EXERCISE DETAILS
For the records below, print the lines from the line with "264 151 9.26" through the line with "207 132 9.61" exactly as written; include both end lines and exclude the rest.

Records from a dataset

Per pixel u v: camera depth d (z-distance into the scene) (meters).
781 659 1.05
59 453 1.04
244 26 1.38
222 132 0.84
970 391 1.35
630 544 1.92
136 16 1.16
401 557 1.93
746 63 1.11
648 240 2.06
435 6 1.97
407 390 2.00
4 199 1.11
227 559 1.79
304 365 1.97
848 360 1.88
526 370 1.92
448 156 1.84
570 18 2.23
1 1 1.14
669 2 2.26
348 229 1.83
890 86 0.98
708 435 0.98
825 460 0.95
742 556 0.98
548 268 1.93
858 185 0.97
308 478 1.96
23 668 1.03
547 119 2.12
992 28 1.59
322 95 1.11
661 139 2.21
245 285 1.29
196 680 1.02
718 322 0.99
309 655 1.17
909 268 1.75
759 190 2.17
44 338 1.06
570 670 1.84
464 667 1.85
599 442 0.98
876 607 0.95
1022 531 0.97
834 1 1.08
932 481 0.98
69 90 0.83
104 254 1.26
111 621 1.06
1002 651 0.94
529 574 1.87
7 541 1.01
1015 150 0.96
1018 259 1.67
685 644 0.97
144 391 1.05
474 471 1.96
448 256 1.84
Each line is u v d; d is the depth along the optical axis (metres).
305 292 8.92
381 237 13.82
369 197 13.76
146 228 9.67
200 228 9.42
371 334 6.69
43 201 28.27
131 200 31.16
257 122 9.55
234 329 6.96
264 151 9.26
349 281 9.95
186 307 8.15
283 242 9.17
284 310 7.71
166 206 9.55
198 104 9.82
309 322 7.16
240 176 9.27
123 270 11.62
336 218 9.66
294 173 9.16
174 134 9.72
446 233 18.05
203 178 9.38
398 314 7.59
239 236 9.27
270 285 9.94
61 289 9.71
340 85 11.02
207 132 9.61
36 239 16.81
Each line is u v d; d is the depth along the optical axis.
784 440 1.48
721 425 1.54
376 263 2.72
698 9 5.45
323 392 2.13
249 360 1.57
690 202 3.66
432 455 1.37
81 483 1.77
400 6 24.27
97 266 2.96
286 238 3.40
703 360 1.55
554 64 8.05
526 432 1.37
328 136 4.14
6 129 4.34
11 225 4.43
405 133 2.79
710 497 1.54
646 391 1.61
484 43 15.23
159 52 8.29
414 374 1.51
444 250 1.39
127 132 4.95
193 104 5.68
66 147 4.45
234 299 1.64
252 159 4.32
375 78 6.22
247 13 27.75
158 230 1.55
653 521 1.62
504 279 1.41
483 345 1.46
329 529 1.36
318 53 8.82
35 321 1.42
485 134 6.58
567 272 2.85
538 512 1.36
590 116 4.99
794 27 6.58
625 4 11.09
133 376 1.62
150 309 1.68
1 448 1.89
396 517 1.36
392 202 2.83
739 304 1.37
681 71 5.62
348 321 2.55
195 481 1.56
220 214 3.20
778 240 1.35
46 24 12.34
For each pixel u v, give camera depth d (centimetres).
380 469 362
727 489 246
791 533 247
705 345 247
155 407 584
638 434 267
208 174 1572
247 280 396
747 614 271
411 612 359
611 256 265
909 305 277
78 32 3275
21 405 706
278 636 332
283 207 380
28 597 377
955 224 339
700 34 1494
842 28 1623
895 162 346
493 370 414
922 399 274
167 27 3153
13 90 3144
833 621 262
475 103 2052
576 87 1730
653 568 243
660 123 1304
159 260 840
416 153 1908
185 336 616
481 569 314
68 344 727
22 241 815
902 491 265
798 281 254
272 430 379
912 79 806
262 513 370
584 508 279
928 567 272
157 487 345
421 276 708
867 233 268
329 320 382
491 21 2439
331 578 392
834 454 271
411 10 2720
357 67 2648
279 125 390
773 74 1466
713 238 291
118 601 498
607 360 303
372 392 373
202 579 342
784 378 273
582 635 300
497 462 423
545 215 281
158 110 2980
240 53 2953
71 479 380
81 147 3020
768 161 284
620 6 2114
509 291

ANSWER FOR THE TASK
264 151 9.26
349 281 9.95
186 307 8.15
283 242 9.17
284 310 7.71
166 206 9.55
198 104 9.82
309 322 7.16
240 176 9.27
123 270 11.62
336 218 9.66
294 173 9.16
174 134 9.72
446 233 18.05
203 178 9.38
398 314 7.59
239 236 9.27
270 285 9.94
61 289 9.71
340 85 11.02
207 132 9.61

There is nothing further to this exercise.